El Impacto Silencioso de la Enfermedad Renal Crónica
Anneka Murphy, una maestra de primaria de Wakefield, West Yorkshire, se encontró con una dura y sorprendente realidad cuando un incidente inesperado la llevó a descubrir que padecía de **enfermedad renal crónica**. Mientras estaba en su trabajo, fue accidentalmente pinchada por una **jeringa de insulina** de un alumno diabético, lo que la llevó a hacerse pruebas de sangre como medida preventiva. Lo que parecía un incidente trivial resultó ser un punto de inflexión en su vida.
A pesar de que no mostraba síntomas evidentes de enfermedad, los resultados de sus análisis revelaron que se encontraba en **etapas avanzadas de la enfermedad renal crónica**. “La noticia me golpeó como un autobús”, dice Anneka, quien, a sus 39 años, nunca imaginó que sus riñones estuvieran fallando en filtrar las toxinas de su sangre. ^[1^]
Anneka, a pesar de no mostrar signos visibles de enfermedad, estaba sufriendo fallas renales.
La Realidad del Diálisis y la Esperanza de un Trasplante
En solo tres años después de su diagnóstico, los riñones de Anneka habían fallado por completo. Ahora, dedica 12 horas a la semana a someterse a **diálisis**, un proceso médico vital que se encarga de filtrar su sangre. Su única oportunidad de llevar una vida normal radica en un posible **trasplante de riñón**.
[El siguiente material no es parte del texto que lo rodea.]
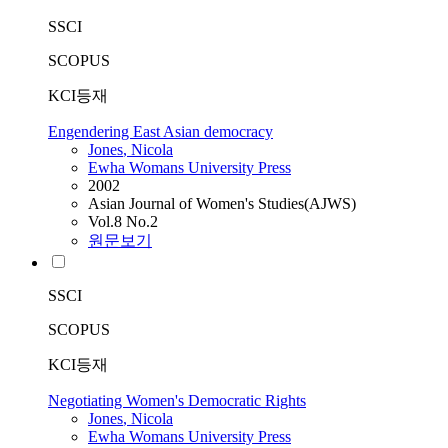
SSCI
SCOPUS
KCI등재
Engendering East Asian democracy
Jones
, Nicola
Ewha Womans University Press
2002
Asian Journal of Women's Studies(AJWS)
Vol.8 No.2
원문보기
SSCI
SCOPUS
KCI등재
Negotiating Women's Democratic Rights
Jones
, Nicola
Ewha Womans University Press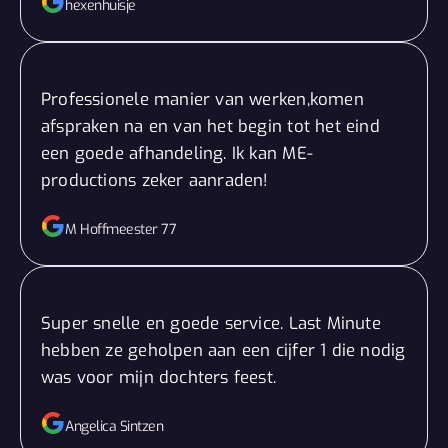
hexenhuisje
28/09/2024
Professionele manier van werken,komen
afspraken na en van het begin tot het eind
een goede afhandeling. Ik kan ME-
productions zeker aanraden!
M Hoffmeester 77
28/09/2024
Super snelle en goede service. Last Minute
hebben ze geholpen aan een cijfer 1 die nodig
was voor mijn dochters feest.
Angelica Sintzen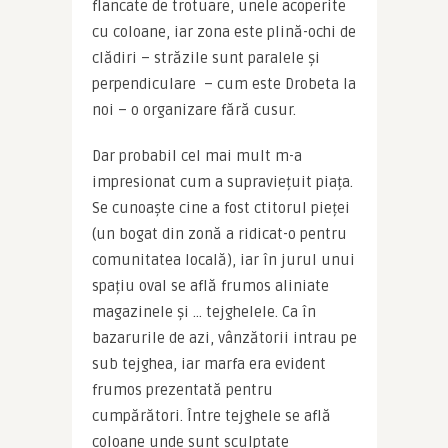
flancate de trotuare, unele acoperite 
cu coloane, iar zona este plină-ochi de 
clădiri – străzile sunt paralele și 
perpendiculare  – cum este Drobeta la 
noi – o organizare fără cusur.
Dar probabil cel mai mult m-a 
impresionat cum a supraviețuit piața. 
Se cunoaște cine a fost ctitorul pieței 
(un bogat din zonă a ridicat-o pentru 
comunitatea locală), iar în jurul unui 
spațiu oval se află frumos aliniate 
magazinele și … tejghelele. Ca în 
bazarurile de azi, vânzătorii intrau pe 
sub tejghea, iar marfa era evident 
frumos prezentată pentru 
cumpărători. Între tejghele se află 
coloane unde sunt sculptate 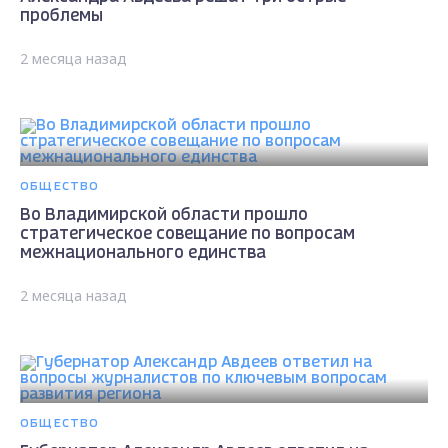
проблемы
2 месяца назад
ОБЩЕСТВО
Во Владимирской области прошло
стратегическое совещание по вопросам
межнационального единства
2 месяца назад
ОБЩЕСТВО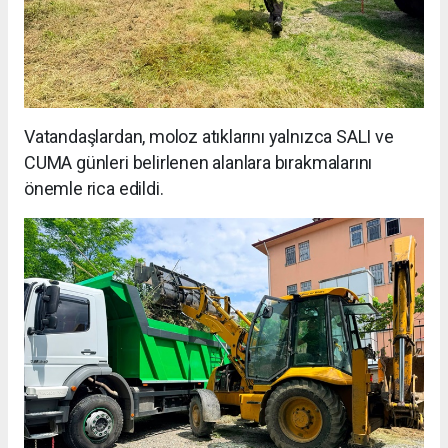
Vatandaşlardan, moloz atıklarını yalnızca SALI ve
CUMA günleri belirlenen alanlara bırakmalarını
önemle rica edildi.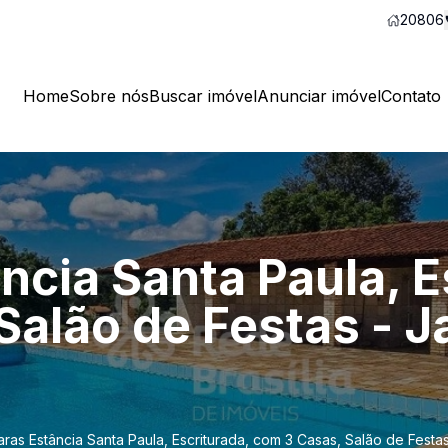
20806
Home
Sobre nós
Buscar imóvel
Anunciar imóvel
Contato
cia Santa Paula, E
Salão de Festas - J
ras Estância Santa Paula, Escriturada, com 3 Casas, Salão de Festa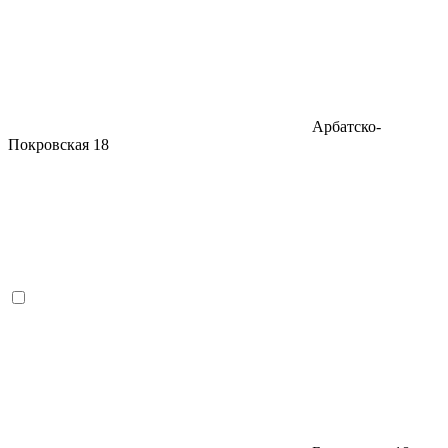
Арбатско-
Покровская
18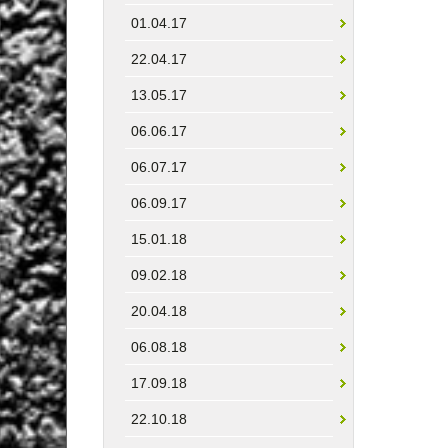
01.04.17
22.04.17
13.05.17
06.06.17
06.07.17
06.09.17
15.01.18
09.02.18
20.04.18
06.08.18
17.09.18
22.10.18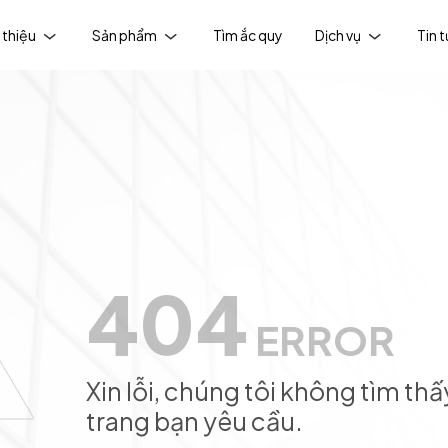
 thiệu
Sản phẩm
Tìm ắc quy
Dịch vụ
Tin 
404
ERROR
Xin lỗi, chúng tôi không tìm thấ
trang bạn yêu cầu.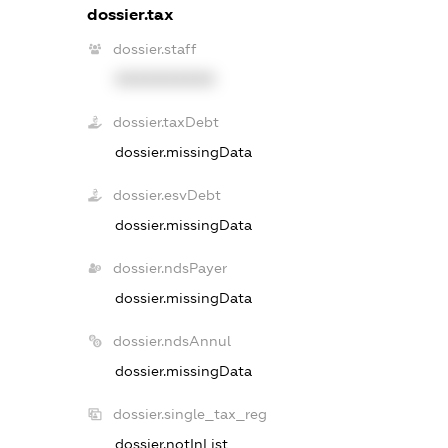
dossier.tax
dossier.staff
XXXXXXXXXX
dossier.taxDebt
dossier.missingData
dossier.esvDebt
dossier.missingData
dossier.ndsPayer
dossier.missingData
dossier.ndsAnnul
dossier.missingData
dossier.single_tax_reg
dossier.notInList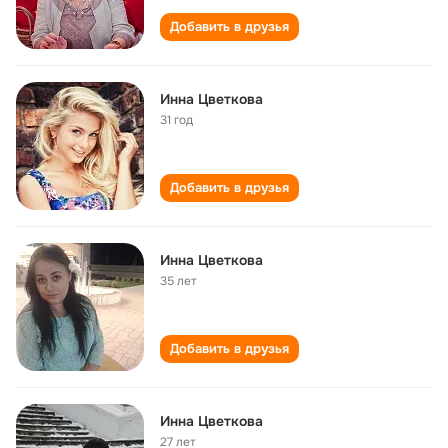
Добавить в друзья
Инна Цветкова
31 год
Добавить в друзья
Инна Цветкова
35 лет
Добавить в друзья
Инна Цветкова
27 лет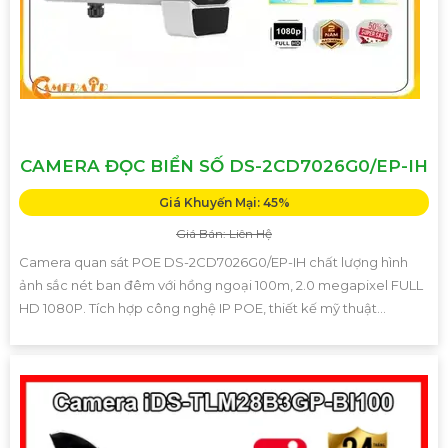
CAMERA ĐỌC BIỂN SỐ DS-2CD7026G0/EP-IH
Giá Khuyến Mại: 45%
Giá Bán: Liên Hệ
Camera quan sát POE DS-2CD7026G0/EP-IH chất lượng hình
ảnh sắc nét ban đêm với hồng ngoại 100m, 2.0 megapixel FULL
HD 1080P. Tích hợp công nghệ IP POE, thiết kế mỹ thuật...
Anneka está abogando por **pruebas preventivas** para abordar una condición que afecta a millones de personas, pero que a menudo se desarrolla de manera silenciosa en sus etapas iniciales. “Convencida de que mi enfermedad podría haberse detectado mucho antes, estoy pidiendo que se realicen chequeos rutinarios de presión arterial”, afirma.
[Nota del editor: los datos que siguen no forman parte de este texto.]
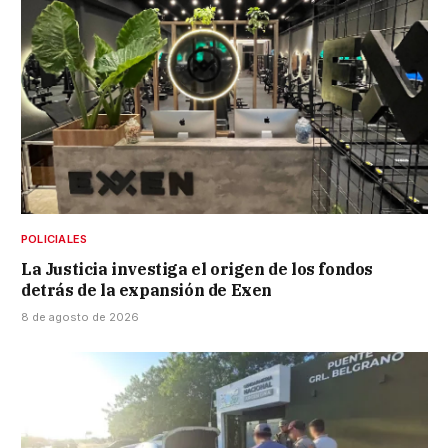
POLICIALES
La Justicia investiga el origen de los fondos
detrás de la expansión de Exen
8 de agosto de 2026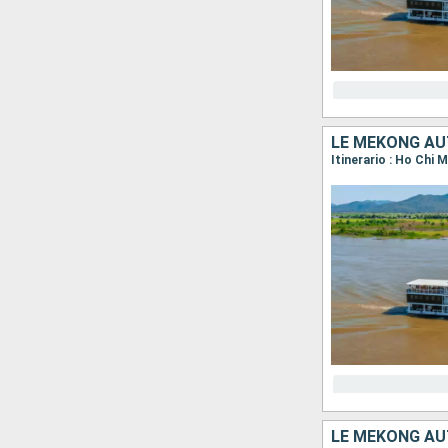
LE MÉKONG AU
LE MÉKONG AU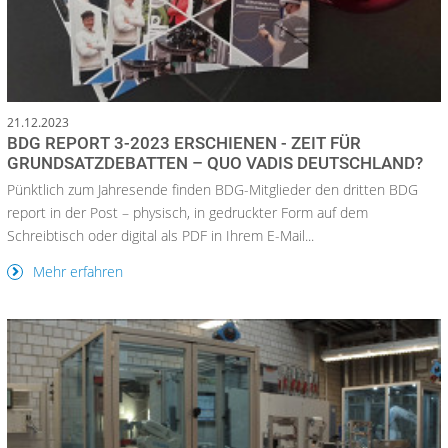
21.12.2023
BDG REPORT 3-2023 ERSCHIENEN - ZEIT FÜR
GRUNDSATZDEBATTEN – QUO VADIS DEUTSCHLAND?
Pünktlich zum Jahresende finden BDG-Mitglieder den dritten BDG
report in der Post – physisch, in gedruckter Form auf dem
Schreibtisch oder digital als PDF in Ihrem E-Mail...
Mehr erfahren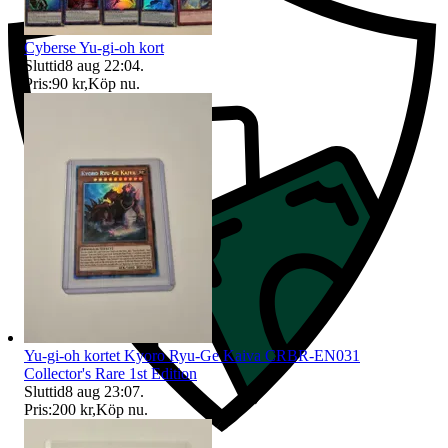
Cyberse Yu-gi-oh kort
Sluttid
8 aug 22:04
.
Pris:
90 kr
,
Köp nu
.
Yu-gi-oh kortet Kyoro Ryu-Ge Kaiva CRBR-EN031
Collector's Rare 1st Edition
Sluttid
8 aug 23:07
.
Pris:
200 kr
,
Köp nu
.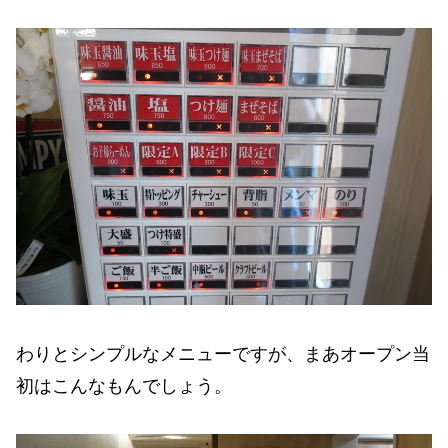
わりとシンプルなメニューですが、まあオープン当
初はこんなもんでしょう。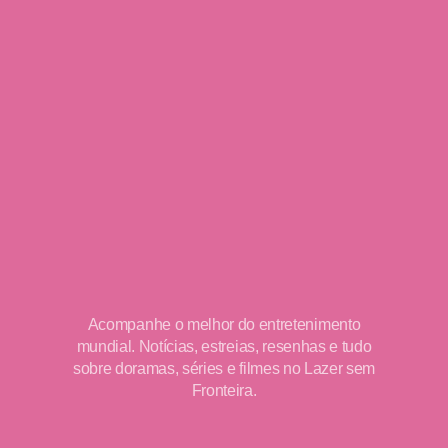
Acompanhe o melhor do entretenimento
mundial. Notícias, estreias, resenhas e tudo
sobre doramas, séries e filmes no Lazer sem
Fronteira.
La ausencia de síntomas claros durante años llevó a un diagnóstico tardío de la enfermedad renal.
La Necesidad de la Detección Temprana
La enfermedad renal crónica ocurre cuando los riñones, que producen orina y eliminan los productos de desecho de la sangre, no funcionan correctamente. A menudo, el daño empeora con el tiempo y no puede revertirse, afectando a aproximadamente **7.2 millones de británicos**. Esta enfermedad es responsable de alrededor de **45,000 muertes anuales** en el Reino Unido.
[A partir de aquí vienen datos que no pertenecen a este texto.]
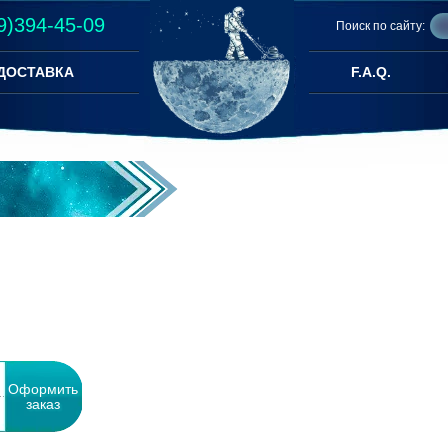
9)394-45-09
Поиск по сайту:
ДОСТАВКА
F.A.Q.
Оформить
заказ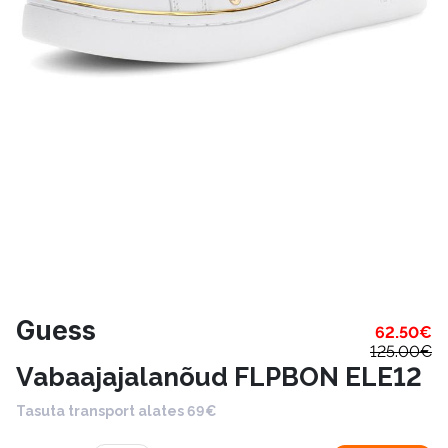
Guess
62.50
€
125.00
€
Vabaajajalanõud FLPBON ELE12
Tasuta transport alates 69€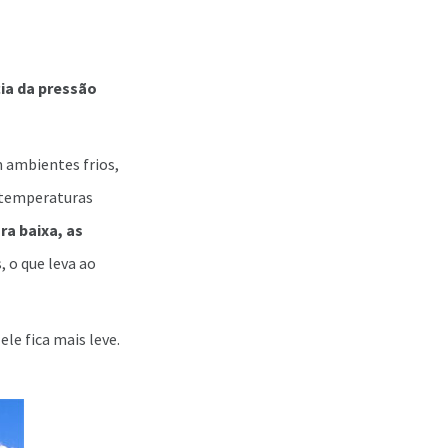
ia da pressão
 ambientes frios,
m temperaturas
ra baixa, as
, o que leva ao
le fica mais leve.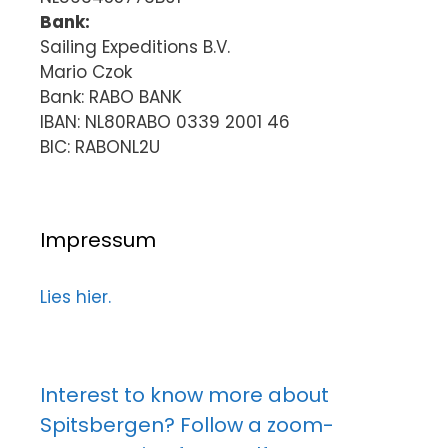
Bank:
Sailing Expeditions B.V.
Mario Czok
Bank: RABO BANK
IBAN: NL80RABO 0339 2001 46
BIC: RABONL2U
Impressum
Lies hier.
Interest to know more about
Spitsbergen? Follow a zoom-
Las causas más comunes son la **hipertensión** y la **diabetes**, así como infecciones renales y el uso prolongado de fármacos antiinflamatorios. A medida que avanza, los pacientes pueden experimentar síntomas como fatiga, dificultad para respirar, hinchazón en las extremidades e incluso sangre en la orina.
Recomendaciones de Expertos en Salud
A medida que la enfermedad avanza, el 30% de los pacientes pueden requerir diálisis y aproximadamente **3,600 adultos anualmente** se someten a un trasplante de riñón. La detección temprana de la enfermedad renal crónica es crucial y se puede realizar mediante análisis de sangre y orina que miden la función renal.
El profesor **Navdeep Tangri**, de la Universidad de Manitoba, Canadá, sugiere que todos los mayores de 45 años o aquellos que padecen diabetes o hipertensión deberían realizarse exámenes de detección de forma rutinaria. “Las pruebas son económicas y fáciles de realizar”, asegura el experto.
Avances en el Tratamiento
Recientemente, se ha comprobado que ciertos medicamentos, como los **inhibidores SGLT2**, pueden ralentizar drásticamente la progresión de la enfermedad renal. Entre ellos, el **empagliflozina** y **dapagliflozina** han sido aprobados para pacientes con diabetes tipo 2, ofreciendo una nueva esperanza.
Un análisis liderado por el Dr. Tangri indica que la introducción de pruebas de detección estándar podría reducir la necesidad de diálisis en un 33% y ahorrar **£13.8 mil millones** en costos relacionados con la diálisis y la cirugía de trasplante. Además, la detección y tratamiento tempranos podrían reducir el riesgo de ataques cardíacos y fallos cardíacos en un 45%.
Fue a principios del año pasado cuando Anneka fue colocada en la lista de espera para un trasplante de riñón. Aunque varios miembros de su familia se ofrecieron como donantes, ninguno resultó ser compatible, y podría pasar mucho tiempo antes de que un órgano adecuado esté disponible para ella.
“Todos necesitamos aprender de casos como el mío. Medir la presión arterial debería ser casi tan rutinario como cepillarse los dientes”, concluye Anneka, quien sigue trabajando a pesar de su condición y sigue llamando a la acción para mejorar la detección temprana de enfermedades renales.